### WHAT THIS TASK INVOLVES:
From the page about the album Sleepless below, list every single the album is said to have featured.

### PASSAGE SHOWN:
==========

Studio album by jacksoul
- Released: April 4, 2000
- Genre: R&B, soul
- Length: 46:00
- Label: ViK. Recordings
- Producer: Jon "Rabbi" Levine

Jacksoul chronology
| Absolute (1996) | Sleepless (2000) | Resurrected (2004) |

= Sleepless (Jacksoul album) =

Sleepless is the second album by Canadian R&B/soul band jacksoul, released in 2000. The album featured the singles "Can't Stop", "Somedays" and "I Know What You Want".

The album won the Juno Award for R&B/Soul Recording of the Year at the Juno Awards of 2001.

==Track listing==
All tracks produced by Jon "Rabbi" Levine, except where noted.

==========

### RECORDS:

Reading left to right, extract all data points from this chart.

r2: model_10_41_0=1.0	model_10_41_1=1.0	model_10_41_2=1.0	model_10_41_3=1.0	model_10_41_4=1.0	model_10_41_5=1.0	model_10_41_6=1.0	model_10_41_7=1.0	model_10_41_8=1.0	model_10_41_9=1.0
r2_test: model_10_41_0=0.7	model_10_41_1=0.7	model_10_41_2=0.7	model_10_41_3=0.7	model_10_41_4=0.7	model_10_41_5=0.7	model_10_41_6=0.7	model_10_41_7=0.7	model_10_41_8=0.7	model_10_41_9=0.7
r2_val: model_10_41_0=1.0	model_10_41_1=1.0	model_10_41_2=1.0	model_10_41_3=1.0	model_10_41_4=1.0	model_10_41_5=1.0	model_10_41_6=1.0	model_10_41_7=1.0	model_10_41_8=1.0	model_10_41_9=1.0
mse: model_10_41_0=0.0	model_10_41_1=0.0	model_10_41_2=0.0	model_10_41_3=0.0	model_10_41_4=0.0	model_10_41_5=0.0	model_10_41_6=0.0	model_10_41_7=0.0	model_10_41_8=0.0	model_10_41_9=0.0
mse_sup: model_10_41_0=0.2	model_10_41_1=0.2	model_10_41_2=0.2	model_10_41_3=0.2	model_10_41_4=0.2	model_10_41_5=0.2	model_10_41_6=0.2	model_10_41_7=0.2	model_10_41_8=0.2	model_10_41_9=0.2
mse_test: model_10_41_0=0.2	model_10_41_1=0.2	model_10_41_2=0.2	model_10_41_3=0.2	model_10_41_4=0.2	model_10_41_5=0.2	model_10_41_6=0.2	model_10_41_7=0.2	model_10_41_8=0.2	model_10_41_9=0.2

==========

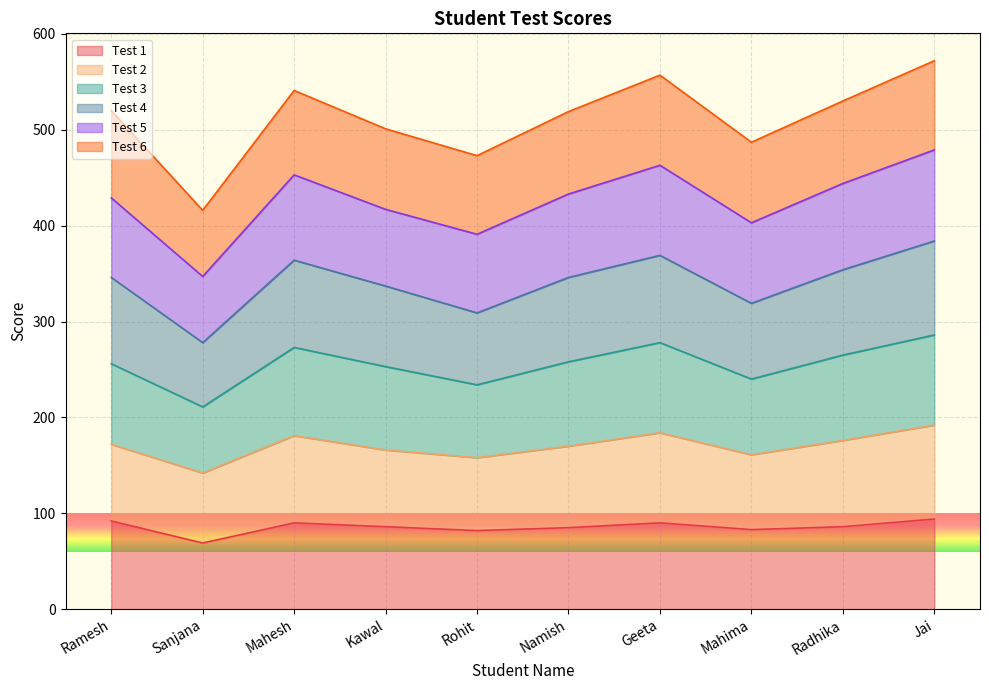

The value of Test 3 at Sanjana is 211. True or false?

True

==========

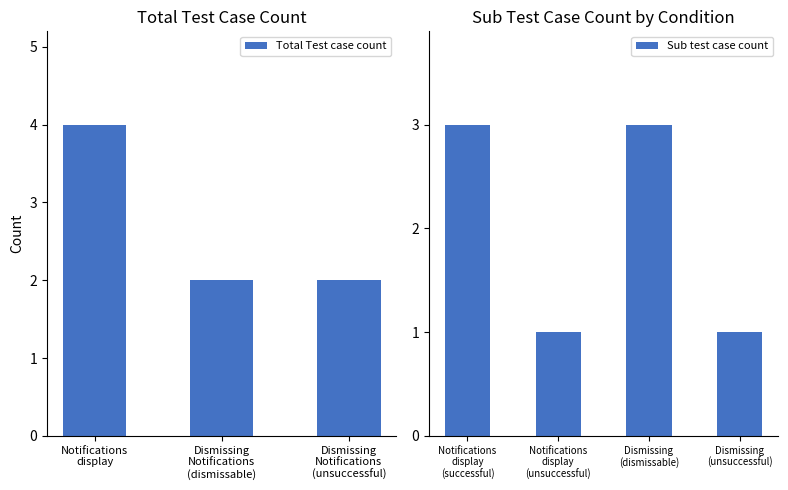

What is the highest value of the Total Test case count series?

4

==========

### TASK ANSWER:
"Can't Stop", "Somedays", "I Know What You Want"